Feb 14, 2009 19:38
9. I told you five minutes and only once. Begging is never attractive. In a dark room that I never saw again, compliance and compliments flowed while I adjusted my stockings. I walked into the cold winter night and by the time I got home, the stockings were destroyed and blood was everywhere.
10. A summer fling mysteriously, quietly and emptily consummated in winter. To the end, we were like strangers.
11. The exact moment was in a dark, snow-covered alley a few blocks away from where you lived. Long coats and long shadows were the order of the day, and as I snapped the picture, your hand gently touched my shoulder. I wish the camera had been facing us and not our tall ground-selves. Now, I would want to see your countenance.
12. A first kiss in a damp basement six years ago. I couldn't concentrate in senior year math, constantly following my fanciful fantasies, concerned with your lips and your strong hands. The scales of time evened our vices and leveled our desires. It's full circle.
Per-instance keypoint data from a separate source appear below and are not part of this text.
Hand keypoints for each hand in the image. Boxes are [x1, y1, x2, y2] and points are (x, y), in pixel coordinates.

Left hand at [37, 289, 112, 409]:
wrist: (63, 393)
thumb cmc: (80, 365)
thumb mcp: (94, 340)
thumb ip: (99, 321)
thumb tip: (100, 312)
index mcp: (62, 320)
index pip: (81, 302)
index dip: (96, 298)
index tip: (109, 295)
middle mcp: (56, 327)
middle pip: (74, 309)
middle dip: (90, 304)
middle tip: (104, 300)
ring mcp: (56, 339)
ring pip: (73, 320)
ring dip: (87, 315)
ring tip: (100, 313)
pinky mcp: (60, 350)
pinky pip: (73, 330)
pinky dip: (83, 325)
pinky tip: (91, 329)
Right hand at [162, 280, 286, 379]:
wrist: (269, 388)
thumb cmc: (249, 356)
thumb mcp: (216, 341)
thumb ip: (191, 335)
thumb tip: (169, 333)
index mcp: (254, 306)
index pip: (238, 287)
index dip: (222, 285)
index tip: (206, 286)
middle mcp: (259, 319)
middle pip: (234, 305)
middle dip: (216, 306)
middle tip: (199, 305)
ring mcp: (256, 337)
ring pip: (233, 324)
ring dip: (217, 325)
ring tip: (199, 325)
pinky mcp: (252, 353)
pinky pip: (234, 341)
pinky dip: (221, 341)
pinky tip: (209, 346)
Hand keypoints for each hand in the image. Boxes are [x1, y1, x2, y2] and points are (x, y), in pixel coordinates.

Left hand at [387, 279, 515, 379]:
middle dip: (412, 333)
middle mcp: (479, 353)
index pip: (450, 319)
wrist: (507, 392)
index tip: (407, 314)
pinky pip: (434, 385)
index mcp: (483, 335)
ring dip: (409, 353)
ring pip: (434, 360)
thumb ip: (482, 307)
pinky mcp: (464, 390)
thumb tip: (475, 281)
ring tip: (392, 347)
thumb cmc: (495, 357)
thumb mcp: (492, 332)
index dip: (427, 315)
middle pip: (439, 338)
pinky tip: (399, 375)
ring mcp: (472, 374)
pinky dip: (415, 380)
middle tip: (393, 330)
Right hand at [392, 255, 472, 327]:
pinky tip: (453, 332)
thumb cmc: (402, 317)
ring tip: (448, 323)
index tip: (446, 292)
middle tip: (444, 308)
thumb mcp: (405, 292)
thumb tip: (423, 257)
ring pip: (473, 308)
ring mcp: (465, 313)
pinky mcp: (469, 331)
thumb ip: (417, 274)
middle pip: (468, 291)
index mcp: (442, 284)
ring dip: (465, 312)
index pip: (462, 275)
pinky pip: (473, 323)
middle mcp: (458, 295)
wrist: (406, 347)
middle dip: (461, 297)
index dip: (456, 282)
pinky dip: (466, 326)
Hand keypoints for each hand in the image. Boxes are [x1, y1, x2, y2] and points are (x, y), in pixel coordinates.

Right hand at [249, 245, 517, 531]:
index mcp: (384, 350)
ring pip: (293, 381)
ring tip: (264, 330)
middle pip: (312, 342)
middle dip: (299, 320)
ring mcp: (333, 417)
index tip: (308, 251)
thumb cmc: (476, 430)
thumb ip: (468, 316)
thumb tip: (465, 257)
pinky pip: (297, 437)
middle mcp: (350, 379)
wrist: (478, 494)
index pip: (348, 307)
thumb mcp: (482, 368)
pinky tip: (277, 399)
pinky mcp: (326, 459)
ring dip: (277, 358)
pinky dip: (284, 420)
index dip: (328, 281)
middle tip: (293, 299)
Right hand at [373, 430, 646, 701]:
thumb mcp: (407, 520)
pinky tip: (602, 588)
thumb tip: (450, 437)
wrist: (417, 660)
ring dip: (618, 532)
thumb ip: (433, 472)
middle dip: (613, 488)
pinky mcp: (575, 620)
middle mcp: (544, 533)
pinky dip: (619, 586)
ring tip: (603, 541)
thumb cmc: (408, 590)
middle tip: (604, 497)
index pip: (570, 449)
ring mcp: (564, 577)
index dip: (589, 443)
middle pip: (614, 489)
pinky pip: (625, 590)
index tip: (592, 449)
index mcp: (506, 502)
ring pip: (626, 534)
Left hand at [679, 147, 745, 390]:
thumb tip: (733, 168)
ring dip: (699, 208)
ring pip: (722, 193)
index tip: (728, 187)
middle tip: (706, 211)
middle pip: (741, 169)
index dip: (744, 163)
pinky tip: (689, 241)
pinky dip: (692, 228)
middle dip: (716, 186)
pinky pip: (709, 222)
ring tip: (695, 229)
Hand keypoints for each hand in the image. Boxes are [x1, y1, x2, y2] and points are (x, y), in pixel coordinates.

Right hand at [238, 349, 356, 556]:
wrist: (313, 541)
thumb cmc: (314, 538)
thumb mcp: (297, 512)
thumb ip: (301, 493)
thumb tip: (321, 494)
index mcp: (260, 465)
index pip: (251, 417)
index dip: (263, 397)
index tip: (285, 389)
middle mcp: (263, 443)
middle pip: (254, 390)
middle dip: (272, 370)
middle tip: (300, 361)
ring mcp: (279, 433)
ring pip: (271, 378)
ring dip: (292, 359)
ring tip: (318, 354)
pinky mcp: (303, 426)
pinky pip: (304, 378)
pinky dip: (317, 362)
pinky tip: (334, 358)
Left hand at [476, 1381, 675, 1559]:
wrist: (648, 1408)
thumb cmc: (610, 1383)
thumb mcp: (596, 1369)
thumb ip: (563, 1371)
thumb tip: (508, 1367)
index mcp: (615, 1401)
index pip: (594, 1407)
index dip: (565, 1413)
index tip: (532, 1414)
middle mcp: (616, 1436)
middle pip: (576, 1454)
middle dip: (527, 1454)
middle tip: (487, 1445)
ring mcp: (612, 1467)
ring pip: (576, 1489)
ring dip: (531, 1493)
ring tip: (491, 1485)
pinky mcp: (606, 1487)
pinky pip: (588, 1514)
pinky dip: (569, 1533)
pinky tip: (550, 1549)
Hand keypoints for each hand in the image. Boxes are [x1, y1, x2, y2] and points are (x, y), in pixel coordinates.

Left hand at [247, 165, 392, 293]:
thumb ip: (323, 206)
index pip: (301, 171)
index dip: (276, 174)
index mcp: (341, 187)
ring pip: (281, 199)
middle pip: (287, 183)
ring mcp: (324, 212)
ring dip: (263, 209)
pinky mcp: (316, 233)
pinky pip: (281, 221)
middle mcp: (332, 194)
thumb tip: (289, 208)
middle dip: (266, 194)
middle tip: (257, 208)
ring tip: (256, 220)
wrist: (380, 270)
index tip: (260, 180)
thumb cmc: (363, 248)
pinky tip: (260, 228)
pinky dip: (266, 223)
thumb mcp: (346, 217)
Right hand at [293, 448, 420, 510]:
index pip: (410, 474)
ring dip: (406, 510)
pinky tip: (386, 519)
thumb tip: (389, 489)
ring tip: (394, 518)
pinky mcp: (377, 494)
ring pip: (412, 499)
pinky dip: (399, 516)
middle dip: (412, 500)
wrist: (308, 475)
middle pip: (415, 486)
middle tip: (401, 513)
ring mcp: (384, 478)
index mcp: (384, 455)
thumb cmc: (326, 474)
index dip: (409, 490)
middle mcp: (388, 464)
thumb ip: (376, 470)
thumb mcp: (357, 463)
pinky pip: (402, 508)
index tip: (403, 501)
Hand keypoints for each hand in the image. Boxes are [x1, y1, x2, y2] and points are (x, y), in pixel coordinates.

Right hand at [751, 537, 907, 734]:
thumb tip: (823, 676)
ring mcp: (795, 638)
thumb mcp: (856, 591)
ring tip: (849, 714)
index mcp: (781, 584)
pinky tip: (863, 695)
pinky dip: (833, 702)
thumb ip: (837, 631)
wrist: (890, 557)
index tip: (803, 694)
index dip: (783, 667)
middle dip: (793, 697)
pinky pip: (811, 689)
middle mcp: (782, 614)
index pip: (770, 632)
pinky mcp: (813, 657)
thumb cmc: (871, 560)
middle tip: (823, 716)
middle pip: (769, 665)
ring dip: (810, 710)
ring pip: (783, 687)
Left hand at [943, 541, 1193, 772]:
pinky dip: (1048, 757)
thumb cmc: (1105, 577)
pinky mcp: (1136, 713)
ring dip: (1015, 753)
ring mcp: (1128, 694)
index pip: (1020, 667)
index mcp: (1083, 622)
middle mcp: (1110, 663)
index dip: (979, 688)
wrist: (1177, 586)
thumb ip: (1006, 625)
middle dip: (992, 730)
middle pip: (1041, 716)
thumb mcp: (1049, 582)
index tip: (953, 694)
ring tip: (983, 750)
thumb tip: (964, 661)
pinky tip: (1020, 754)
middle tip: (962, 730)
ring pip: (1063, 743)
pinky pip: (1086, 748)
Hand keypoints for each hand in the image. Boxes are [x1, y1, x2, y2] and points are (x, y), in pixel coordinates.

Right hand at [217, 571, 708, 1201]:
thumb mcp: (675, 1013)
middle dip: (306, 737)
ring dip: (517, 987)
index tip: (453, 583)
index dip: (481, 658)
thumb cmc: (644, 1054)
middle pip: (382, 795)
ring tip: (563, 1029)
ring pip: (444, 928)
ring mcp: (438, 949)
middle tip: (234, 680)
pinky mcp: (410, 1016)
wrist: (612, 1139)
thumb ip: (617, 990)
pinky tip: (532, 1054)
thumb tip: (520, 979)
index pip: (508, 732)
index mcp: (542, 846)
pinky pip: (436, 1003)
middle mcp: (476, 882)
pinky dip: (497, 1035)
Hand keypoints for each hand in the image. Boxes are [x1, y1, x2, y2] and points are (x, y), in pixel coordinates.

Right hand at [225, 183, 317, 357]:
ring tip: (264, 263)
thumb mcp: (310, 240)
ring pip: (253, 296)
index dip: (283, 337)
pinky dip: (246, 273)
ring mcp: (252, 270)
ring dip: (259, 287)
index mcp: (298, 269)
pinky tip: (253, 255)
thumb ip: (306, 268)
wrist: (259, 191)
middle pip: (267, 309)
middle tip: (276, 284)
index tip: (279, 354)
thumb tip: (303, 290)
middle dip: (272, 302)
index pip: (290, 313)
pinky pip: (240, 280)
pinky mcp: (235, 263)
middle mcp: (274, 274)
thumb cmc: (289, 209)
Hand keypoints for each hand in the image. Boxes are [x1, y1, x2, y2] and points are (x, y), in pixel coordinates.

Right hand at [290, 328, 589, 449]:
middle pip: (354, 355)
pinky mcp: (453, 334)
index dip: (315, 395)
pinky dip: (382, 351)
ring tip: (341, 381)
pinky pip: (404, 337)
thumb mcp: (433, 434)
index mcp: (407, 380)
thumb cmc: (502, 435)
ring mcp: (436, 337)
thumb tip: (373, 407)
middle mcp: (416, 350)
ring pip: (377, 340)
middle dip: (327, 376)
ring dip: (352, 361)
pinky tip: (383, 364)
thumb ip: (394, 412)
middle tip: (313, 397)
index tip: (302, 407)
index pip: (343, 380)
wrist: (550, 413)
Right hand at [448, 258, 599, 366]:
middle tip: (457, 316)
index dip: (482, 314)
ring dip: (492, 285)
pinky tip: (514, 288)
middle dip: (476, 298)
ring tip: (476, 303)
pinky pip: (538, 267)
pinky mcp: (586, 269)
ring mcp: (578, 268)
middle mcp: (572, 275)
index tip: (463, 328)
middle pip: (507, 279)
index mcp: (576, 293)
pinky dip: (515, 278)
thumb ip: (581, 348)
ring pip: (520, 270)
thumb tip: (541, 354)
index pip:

13. Always in a haze, always in slow motion. I sat across from you at a Brooklyn restaurant so long ago and assured myself that I would never. Beige leather couches and big, hypnotizing screens. Dark brown glass and metal tops pop off with a satisfying release of pressure. Oh God. I had to go.
14. You want normal, complacent love. I wanted to make you burn and hate and feel so much that you couldn't stand it. I buzzed you up and put on my mascara. You stood in the door watching me, I watched you in the mirror. I sprayed perfume onto my white neck and walked up to you. You said we have to go, but we didn't. We never made it to Brighton Beach, to that carnival of Russian imitations. I don't miss you, but sometimes when I walk past the store on Third Avenue, I imagine us running and rolling with the waves, you whispering that first little foreign charm into my ear over and over again.
15. Chairs as additional protection from the door opening. I was never sure if you were a real person, but my fondest memory of you, the most humanizing memory of you: standing at your kitchen sink watching you wash the dishes at five in the morning. I made a slight comment about it, and you replied, well, who else will wash them?